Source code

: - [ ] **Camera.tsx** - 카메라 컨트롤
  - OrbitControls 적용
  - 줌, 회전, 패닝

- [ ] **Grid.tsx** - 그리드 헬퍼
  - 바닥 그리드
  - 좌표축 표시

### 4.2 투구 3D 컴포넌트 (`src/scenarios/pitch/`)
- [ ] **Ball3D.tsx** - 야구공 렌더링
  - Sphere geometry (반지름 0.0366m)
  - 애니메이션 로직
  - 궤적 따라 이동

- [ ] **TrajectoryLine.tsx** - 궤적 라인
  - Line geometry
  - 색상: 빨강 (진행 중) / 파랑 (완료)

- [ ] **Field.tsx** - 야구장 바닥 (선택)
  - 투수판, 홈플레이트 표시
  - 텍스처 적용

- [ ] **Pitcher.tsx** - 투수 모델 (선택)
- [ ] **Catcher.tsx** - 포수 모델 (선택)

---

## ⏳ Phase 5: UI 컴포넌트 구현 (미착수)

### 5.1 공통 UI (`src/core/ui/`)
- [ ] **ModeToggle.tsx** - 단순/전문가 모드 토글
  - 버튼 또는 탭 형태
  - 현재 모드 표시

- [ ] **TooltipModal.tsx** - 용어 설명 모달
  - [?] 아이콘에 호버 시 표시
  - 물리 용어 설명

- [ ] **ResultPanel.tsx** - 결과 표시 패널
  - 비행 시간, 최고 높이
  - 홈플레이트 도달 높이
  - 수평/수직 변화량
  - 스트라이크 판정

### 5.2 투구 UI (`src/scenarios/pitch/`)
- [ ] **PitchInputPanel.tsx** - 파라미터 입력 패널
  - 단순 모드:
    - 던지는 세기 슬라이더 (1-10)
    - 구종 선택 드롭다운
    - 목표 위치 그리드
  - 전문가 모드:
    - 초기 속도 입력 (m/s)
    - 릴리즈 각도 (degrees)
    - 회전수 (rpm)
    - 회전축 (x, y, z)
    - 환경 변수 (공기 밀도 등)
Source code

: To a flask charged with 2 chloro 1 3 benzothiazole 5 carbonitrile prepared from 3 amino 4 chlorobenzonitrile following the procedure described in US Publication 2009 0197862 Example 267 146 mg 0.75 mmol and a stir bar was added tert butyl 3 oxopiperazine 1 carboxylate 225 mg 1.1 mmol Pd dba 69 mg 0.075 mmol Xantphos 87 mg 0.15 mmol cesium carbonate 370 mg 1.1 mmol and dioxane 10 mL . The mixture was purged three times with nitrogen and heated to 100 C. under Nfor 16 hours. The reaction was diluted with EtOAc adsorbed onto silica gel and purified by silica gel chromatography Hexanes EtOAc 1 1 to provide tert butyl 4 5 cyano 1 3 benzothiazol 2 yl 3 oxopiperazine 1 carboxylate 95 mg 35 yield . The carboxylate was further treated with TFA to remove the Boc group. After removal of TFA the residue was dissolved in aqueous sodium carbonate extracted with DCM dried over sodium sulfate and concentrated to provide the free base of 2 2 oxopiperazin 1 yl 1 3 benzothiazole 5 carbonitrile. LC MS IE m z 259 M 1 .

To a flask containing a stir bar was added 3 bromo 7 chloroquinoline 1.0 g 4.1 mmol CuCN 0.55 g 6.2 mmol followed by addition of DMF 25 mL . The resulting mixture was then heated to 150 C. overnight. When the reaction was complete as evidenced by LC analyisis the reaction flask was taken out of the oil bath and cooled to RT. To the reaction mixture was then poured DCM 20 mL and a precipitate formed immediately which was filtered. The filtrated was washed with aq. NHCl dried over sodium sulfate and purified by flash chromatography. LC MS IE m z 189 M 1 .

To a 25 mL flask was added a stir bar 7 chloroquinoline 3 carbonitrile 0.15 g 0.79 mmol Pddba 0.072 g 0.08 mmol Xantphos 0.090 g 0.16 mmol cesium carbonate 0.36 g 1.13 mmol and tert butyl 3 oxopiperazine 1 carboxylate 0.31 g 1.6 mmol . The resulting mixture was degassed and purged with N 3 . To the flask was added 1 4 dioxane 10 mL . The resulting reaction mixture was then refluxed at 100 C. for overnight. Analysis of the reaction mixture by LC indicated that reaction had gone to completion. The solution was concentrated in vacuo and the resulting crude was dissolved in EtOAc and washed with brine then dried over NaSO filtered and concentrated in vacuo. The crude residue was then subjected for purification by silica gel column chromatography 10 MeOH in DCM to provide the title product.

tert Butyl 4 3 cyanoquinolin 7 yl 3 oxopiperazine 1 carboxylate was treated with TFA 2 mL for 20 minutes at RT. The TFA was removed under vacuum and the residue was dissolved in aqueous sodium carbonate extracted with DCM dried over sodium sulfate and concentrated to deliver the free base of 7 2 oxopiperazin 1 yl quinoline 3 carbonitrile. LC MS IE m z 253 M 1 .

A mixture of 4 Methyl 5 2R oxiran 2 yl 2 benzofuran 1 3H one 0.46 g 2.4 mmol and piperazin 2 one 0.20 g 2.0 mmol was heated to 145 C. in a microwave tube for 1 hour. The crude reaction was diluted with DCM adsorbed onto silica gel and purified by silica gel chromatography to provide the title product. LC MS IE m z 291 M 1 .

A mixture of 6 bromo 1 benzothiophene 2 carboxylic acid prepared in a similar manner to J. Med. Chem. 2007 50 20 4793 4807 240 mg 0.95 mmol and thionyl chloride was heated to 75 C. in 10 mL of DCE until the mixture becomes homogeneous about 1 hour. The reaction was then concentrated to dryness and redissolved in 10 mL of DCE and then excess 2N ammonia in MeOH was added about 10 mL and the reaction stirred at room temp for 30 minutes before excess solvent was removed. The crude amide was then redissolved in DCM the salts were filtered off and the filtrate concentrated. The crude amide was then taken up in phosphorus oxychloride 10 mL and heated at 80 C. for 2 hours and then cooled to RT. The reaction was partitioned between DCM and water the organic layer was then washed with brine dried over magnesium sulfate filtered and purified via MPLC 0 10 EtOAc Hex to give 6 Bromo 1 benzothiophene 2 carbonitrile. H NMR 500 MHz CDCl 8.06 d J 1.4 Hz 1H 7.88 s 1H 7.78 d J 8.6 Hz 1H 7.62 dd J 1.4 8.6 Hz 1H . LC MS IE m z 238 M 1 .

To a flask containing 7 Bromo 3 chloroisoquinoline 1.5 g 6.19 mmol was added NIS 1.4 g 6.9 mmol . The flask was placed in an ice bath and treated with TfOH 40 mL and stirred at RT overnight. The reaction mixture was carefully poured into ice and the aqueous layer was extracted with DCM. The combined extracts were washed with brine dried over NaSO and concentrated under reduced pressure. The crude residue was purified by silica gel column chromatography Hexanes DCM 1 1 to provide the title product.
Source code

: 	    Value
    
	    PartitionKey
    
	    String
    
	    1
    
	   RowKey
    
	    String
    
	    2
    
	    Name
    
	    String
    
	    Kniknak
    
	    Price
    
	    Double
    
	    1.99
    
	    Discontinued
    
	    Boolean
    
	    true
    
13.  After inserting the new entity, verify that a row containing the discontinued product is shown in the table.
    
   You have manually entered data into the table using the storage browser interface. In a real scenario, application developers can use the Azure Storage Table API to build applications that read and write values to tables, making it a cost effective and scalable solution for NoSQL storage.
________
**REQUIRED ACTION**
Present each line of the data above as a Markdown table with two columns, Row and Line, skipping blank lines. Number the rows in order.

**RESULT BELOW**
| Row | Line |
|---|---|
| 1 | Source code |
| 2 | : - [ ] **Camera.tsx** - 카메라 컨트롤 |
| 3 |   - OrbitControls 적용 |
| 4 |   - 줌, 회전, 패닝 |
| 5 | - [ ] **Grid.tsx** - 그리드 헬퍼 |
| 6 |   - 바닥 그리드 |
| 7 |   - 좌표축 표시 |
| 8 | ### 4.2 투구 3D 컴포넌트 (`src/scenarios/pitch/`) |
| 9 | - [ ] **Ball3D.tsx** - 야구공 렌더링 |
| 10 |   - Sphere geometry (반지름 0.0366m) |
| 11 |   - 애니메이션 로직 |
| 12 |   - 궤적 따라 이동 |
| 13 | - [ ] **TrajectoryLine.tsx** - 궤적 라인 |
| 14 |   - Line geometry |
| 15 |   - 색상: 빨강 (진행 중) / 파랑 (완료) |
| 16 | - [ ] **Field.tsx** - 야구장 바닥 (선택) |
| 17 |   - 투수판, 홈플레이트 표시 |
| 18 |   - 텍스처 적용 |
| 19 | - [ ] **Pitcher.tsx** - 투수 모델 (선택) |
| 20 | - [ ] **Catcher.tsx** - 포수 모델 (선택) |
| 21 | --- |
| 22 | ## ⏳ Phase 5: UI 컴포넌트 구현 (미착수) |
| 23 | ### 5.1 공통 UI (`src/core/ui/`) |
| 24 | - [ ] **ModeToggle.tsx** - 단순/전문가 모드 토글 |
| 25 |   - 버튼 또는 탭 형태 |
| 26 |   - 현재 모드 표시 |
| 27 | - [ ] **TooltipModal.tsx** - 용어 설명 모달 |
| 28 |   - [?] 아이콘에 호버 시 표시 |
| 29 |   - 물리 용어 설명 |
| 30 | - [ ] **ResultPanel.tsx** - 결과 표시 패널 |
| 31 |   - 비행 시간, 최고 높이 |
| 32 |   - 홈플레이트 도달 높이 |
| 33 |   - 수평/수직 변화량 |
| 34 |   - 스트라이크 판정 |
| 35 | ### 5.2 투구 UI (`src/scenarios/pitch/`) |
| 36 | - [ ] **PitchInputPanel.tsx** - 파라미터 입력 패널 |
| 37 |   - 단순 모드: |
| 38 |     - 던지는 세기 슬라이더 (1-10) |
| 39 |     - 구종 선택 드롭다운 |
| 40 |     - 목표 위치 그리드 |
| 41 |   - 전문가 모드: |
| 42 |     - 초기 속도 입력 (m/s) |
| 43 |     - 릴리즈 각도 (degrees) |
| 44 |     - 회전수 (rpm) |
| 45 |     - 회전축 (x, y, z) |
| 46 |     - 환경 변수 (공기 밀도 등) |
| 47 | Source code |
| 48 | : To a flask charged with 2 chloro 1 3 benzothiazole 5 carbonitrile prepared from 3 amino 4 chlorobenzonitrile following the procedure described in US Publication 2009 0197862 Example 267 146 mg 0.75 mmol and a stir bar was added tert butyl 3 oxopiperazine 1 carboxylate 225 mg 1.1 mmol Pd dba 69 mg 0.075 mmol Xantphos 87 mg 0.15 mmol cesium carbonate 370 mg 1.1 mmol and dioxane 10 mL . The mixture was purged three times with nitrogen and heated to 100 C. under Nfor 16 hours. The reaction was diluted with EtOAc adsorbed onto silica gel and purified by silica gel chromatography Hexanes EtOAc 1 1 to provide tert butyl 4 5 cyano 1 3 benzothiazol 2 yl 3 oxopiperazine 1 carboxylate 95 mg 35 yield . The carboxylate was further treated with TFA to remove the Boc group. After removal of TFA the residue was dissolved in aqueous sodium carbonate extracted with DCM dried over sodium sulfate and concentrated to provide the free base of 2 2 oxopiperazin 1 yl 1 3 benzothiazole 5 carbonitrile. LC MS IE m z 259 M 1 . |
| 49 | To a flask containing a stir bar was added 3 bromo 7 chloroquinoline 1.0 g 4.1 mmol CuCN 0.55 g 6.2 mmol followed by addition of DMF 25 mL . The resulting mixture was then heated to 150 C. overnight. When the reaction was complete as evidenced by LC analyisis the reaction flask was taken out of the oil bath and cooled to RT. To the reaction mixture was then poured DCM 20 mL and a precipitate formed immediately which was filtered. The filtrated was washed with aq. NHCl dried over sodium sulfate and purified by flash chromatography. LC MS IE m z 189 M 1 . |
| 50 | To a 25 mL flask was added a stir bar 7 chloroquinoline 3 carbonitrile 0.15 g 0.79 mmol Pddba 0.072 g 0.08 mmol Xantphos 0.090 g 0.16 mmol cesium carbonate 0.36 g 1.13 mmol and tert butyl 3 oxopiperazine 1 carboxylate 0.31 g 1.6 mmol . The resulting mixture was degassed and purged with N 3 . To the flask was added 1 4 dioxane 10 mL . The resulting reaction mixture was then refluxed at 100 C. for overnight. Analysis of the reaction mixture by LC indicated that reaction had gone to completion. The solution was concentrated in vacuo and the resulting crude was dissolved in EtOAc and washed with brine then dried over NaSO filtered and concentrated in vacuo. The crude residue was then subjected for purification by silica gel column chromatography 10 MeOH in DCM to provide the title product. |
| 51 | tert Butyl 4 3 cyanoquinolin 7 yl 3 oxopiperazine 1 carboxylate was treated with TFA 2 mL for 20 minutes at RT. The TFA was removed under vacuum and the residue was dissolved in aqueous sodium carbonate extracted with DCM dried over sodium sulfate and concentrated to deliver the free base of 7 2 oxopiperazin 1 yl quinoline 3 carbonitrile. LC MS IE m z 253 M 1 . |
| 52 | A mixture of 4 Methyl 5 2R oxiran 2 yl 2 benzofuran 1 3H one 0.46 g 2.4 mmol and piperazin 2 one 0.20 g 2.0 mmol was heated to 145 C. in a microwave tube for 1 hour. The crude reaction was diluted with DCM adsorbed onto silica gel and purified by silica gel chromatography to provide the title product. LC MS IE m z 291 M 1 . |
| 53 | A mixture of 6 bromo 1 benzothiophene 2 carboxylic acid prepared in a similar manner to J. Med. Chem. 2007 50 20 4793 4807 240 mg 0.95 mmol and thionyl chloride was heated to 75 C. in 10 mL of DCE until the mixture becomes homogeneous about 1 hour. The reaction was then concentrated to dryness and redissolved in 10 mL of DCE and then excess 2N ammonia in MeOH was added about 10 mL and the reaction stirred at room temp for 30 minutes before excess solvent was removed. The crude amide was then redissolved in DCM the salts were filtered off and the filtrate concentrated. The crude amide was then taken up in phosphorus oxychloride 10 mL and heated at 80 C. for 2 hours and then cooled to RT. The reaction was partitioned between DCM and water the organic layer was then washed with brine dried over magnesium sulfate filtered and purified via MPLC 0 10 EtOAc Hex to give 6 Bromo 1 benzothiophene 2 carbonitrile. H NMR 500 MHz CDCl 8.06 d J 1.4 Hz 1H 7.88 s 1H 7.78 d J 8.6 Hz 1H 7.62 dd J 1.4 8.6 Hz 1H . LC MS IE m z 238 M 1 . |
| 54 | To a flask containing 7 Bromo 3 chloroisoquinoline 1.5 g 6.19 mmol was added NIS 1.4 g 6.9 mmol . The flask was placed in an ice bath and treated with TfOH 40 mL and stirred at RT overnight. The reaction mixture was carefully poured into ice and the aqueous layer was extracted with DCM. The combined extracts were washed with brine dried over NaSO and concentrated under reduced pressure. The crude residue was purified by silica gel column chromatography Hexanes DCM 1 1 to provide the title product. |
| 55 | Source code |
| 56 | : 	    Value |
| 57 | 	    PartitionKey |
| 58 | 	    String |
| 59 | 	    1 |
| 60 | 	   RowKey |
| 61 | 	    String |
| 62 | 	    2 |
| 63 | 	    Name |
| 64 | 	    String |
| 65 | 	    Kniknak |
| 66 | 	    Price |
| 67 | 	    Double |
| 68 | 	    1.99 |
| 69 | 	    Discontinued |
| 70 | 	    Boolean |
| 71 | 	    true |
| 72 | 13.  After inserting the new entity, verify that a row containing the discontinued product is shown in the table. |
| 73 |    You have manually entered data into the table using the storage browser interface. In a real scenario, application developers can use the Azure Storage Table API to build applications that read and write values to tables, making it a cost effective and scalable solution for NoSQL storage. |